La tormenta arreciaba y con ella el sonoro latir del cielo nocturno. Los truenos retumbaban en el Templo de Géminis, haciendo vibrar las ventanas de las habitaciones y alterando el sueño de uno de sus guardianes.
Kanon se removió entre sus sábanas, atosigado por el constante crujir del cielo. El temible rugido había transformado su sereno sueño en una muy real pesadilla, una que hacía mucho tiempo no sufría. En ella, las gotas de lluvia que chocaban contra los altos techos del Templo se transformaban en marejadas y los truenos equivalían a trozos de mármol fracturándose bajo el inmenso peso del Mediterráneo.
Un trueno más sonoro que todos los anteriores lo despertó de aquel sueño. Instintivamente salió de la cama, pensando quizá que alejándose de ella podría evitar la enorme ola que estaba a punto romper su cuerpo. Pasaron los segundos y poco a poco Kanon se percató de que la temible visión había sido parte de una simple pesadilla.
Caminó hacia la ventana y confirmó que el constante rugido del mar no había sido sino producto de la terrible tormenta que caía desde el anochecer. Sintiéndose bobo por haberse asustado por algo tan simple, sonrió y se sentó al pie de su cama. Frotó sus manos contra su cara y maldijo el ruido que muy probablemente le impediría dormir nuevamente. La noche sin luna le impidió leer la hora en su despertador, sin embargo, calculó que no podían pasar de las tres de la madrugada.
Una brillante luz blanca fue seguida por un fortísimo trueno que duró lo que a Kanon le pareció una eternidad.

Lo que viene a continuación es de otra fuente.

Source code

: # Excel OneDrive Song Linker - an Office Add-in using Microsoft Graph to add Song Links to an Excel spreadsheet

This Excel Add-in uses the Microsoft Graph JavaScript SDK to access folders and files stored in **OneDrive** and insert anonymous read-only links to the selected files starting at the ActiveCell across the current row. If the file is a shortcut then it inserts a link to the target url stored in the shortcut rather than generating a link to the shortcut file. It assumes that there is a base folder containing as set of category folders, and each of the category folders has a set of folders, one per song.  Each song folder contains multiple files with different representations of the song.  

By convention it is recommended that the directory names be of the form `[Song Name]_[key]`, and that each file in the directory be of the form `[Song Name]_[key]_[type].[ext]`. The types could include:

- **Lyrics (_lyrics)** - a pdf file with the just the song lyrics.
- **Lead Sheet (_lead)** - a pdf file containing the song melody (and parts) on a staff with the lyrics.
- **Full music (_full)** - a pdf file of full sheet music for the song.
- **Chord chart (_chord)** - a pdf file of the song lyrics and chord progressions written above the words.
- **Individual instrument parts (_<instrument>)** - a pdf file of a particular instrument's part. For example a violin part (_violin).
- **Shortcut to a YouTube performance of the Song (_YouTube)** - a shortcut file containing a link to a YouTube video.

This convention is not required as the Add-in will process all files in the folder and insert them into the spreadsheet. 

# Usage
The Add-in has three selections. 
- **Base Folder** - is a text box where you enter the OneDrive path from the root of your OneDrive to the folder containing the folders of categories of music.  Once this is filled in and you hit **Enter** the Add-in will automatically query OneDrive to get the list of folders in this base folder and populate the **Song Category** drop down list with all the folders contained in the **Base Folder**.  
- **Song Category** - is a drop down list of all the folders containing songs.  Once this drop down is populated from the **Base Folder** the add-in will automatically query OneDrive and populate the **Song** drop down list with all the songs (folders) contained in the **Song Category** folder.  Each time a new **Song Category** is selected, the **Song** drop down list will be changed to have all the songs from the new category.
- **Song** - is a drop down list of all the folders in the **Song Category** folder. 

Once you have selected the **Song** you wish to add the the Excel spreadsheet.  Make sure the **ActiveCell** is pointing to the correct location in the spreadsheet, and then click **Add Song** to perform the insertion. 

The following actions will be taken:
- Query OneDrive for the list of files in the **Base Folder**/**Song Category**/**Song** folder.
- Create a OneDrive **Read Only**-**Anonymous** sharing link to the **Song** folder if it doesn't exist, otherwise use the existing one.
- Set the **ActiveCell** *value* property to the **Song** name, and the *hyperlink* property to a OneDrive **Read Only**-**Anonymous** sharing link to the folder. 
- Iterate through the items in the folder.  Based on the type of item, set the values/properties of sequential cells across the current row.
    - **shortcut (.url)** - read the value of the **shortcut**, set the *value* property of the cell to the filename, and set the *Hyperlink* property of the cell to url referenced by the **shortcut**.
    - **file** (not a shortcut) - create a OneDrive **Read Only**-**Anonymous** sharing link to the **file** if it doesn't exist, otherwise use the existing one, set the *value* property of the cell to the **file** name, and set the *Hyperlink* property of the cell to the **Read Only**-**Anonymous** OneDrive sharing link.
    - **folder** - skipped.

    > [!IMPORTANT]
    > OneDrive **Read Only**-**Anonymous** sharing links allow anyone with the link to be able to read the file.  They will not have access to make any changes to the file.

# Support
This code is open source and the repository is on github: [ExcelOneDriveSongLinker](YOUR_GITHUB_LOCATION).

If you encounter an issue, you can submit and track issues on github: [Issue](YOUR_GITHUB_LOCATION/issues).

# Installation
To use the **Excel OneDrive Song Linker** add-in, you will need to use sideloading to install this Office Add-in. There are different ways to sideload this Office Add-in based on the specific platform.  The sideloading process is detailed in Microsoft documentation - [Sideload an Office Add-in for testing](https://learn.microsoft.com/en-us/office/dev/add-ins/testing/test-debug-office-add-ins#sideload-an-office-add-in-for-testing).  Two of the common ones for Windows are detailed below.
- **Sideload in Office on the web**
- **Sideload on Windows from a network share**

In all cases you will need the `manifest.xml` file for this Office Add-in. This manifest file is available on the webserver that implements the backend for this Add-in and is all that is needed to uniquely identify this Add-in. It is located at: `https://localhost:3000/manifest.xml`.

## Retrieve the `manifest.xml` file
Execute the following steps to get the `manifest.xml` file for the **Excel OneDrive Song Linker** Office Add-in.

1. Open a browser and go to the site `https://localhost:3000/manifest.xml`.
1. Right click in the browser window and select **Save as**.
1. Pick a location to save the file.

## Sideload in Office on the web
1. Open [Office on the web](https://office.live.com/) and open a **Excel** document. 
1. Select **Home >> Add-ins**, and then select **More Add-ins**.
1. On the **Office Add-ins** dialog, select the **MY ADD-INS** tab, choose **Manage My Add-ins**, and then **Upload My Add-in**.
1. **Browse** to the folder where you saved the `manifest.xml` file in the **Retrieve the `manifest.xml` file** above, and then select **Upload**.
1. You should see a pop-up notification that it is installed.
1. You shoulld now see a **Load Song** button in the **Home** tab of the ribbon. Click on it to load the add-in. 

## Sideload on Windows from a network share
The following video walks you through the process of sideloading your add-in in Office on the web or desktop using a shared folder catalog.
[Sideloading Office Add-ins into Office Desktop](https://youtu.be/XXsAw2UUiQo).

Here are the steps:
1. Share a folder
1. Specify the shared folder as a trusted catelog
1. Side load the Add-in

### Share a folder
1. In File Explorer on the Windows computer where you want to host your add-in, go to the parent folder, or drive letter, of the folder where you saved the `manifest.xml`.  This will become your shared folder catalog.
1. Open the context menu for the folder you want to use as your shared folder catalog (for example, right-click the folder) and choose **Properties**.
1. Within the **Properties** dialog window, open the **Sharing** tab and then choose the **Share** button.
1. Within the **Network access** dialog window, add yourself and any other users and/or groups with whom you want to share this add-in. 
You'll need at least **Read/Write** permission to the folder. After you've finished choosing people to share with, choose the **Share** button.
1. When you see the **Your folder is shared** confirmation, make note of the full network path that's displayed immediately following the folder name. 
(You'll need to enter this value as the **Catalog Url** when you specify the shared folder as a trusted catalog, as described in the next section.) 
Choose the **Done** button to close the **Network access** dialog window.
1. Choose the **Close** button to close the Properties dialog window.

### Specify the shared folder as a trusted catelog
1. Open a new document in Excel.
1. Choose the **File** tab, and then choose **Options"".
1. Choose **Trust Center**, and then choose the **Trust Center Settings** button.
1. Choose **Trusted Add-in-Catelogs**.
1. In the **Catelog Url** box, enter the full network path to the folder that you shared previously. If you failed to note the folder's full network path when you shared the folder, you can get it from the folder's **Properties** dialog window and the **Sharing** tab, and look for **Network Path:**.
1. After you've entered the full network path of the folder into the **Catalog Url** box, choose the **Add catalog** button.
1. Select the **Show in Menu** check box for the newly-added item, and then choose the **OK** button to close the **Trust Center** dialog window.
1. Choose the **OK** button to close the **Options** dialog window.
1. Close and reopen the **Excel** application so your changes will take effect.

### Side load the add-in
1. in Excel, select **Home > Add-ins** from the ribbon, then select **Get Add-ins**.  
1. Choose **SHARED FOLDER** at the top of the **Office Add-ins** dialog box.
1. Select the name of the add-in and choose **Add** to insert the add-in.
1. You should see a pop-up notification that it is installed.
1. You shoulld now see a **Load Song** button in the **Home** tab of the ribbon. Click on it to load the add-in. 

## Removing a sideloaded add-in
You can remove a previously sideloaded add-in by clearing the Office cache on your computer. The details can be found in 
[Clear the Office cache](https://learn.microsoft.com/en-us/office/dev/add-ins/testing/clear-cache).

—Estúpida lluvia —murmuró temiendo que los diluvios veraniegos le obligaran a comprar tapones para los oídos.
La reciente pesadilla y el eco de las gotas de lluvia multiplicándose en las paredes de su habitación le inquietaron. Deseó, mas no se atrevió, despertar a su hermano, consideraba que no tenía una razón suficientemente buena para hacerlo. Más bien, tenía las razones suficientes; lo que le faltaba era la fortaleza necesaria para confesarlas. Un Santo Dorado —así le llamaban ahora— no debía temerle a un poco de lluvia y a un recuerdo lejano.
Sintiéndose demasiado incómodo en la pequeña habitación, se puso de pie nuevamente y salió del cuarto, pasando de largo la angosta puerta de madera que albergaba la habitación de su hermano.
Ni por un instante pensó en despertarlo con alguna pobre excusa. Sabía que Saga sería capaz de ver a través de ella y que adivinaría que su nerviosismo yacía en algo tan simple como el trepidar de la lluvia.
Hacía diez meses que todo había regresado a la normalidad. Al menos así había sido para la mayoría de los Santos Dorados, quienes desde un principio consideraron aquellos Templos como su hogar y a sus guardianes como sus hermanos. No obstante, para Kanon la sensación había sido muy diferente. Si en algún momento tuvo un hogar, el recuerdo se desvaneció rápidamente con la llegada de la frustración y del odio. Ni las Doce Casas ni el Templo de Poseidón fueron para él un refugio, sino los símbolos de su ambición y codicia. ¿Los Santos de Atena? Ellos eran los enemigos a vencer, los hombres estúpidos que se ponían en su camino para destruir al mundo que tanto odiaba.
Así había sido hasta que reconoció el cálido cosmo de su Señora, hasta que dio su sangre y su vida por Ella. Diez meses habían pasado desde la última batalla, diez meses desde que recibió lo que Ella llamaba recompensa y él bendición.
¿Cómo imaginarse que las cosas terminarían de aquel modo? ¿Cómo adivinar que algún día volvería a compartir el techo con su hermano? ¿Que su lealtad finalmente encontraría a alguien en quien yacer? ¿Que la esperanza, antes desconocida, algún día llegaría a su corazón?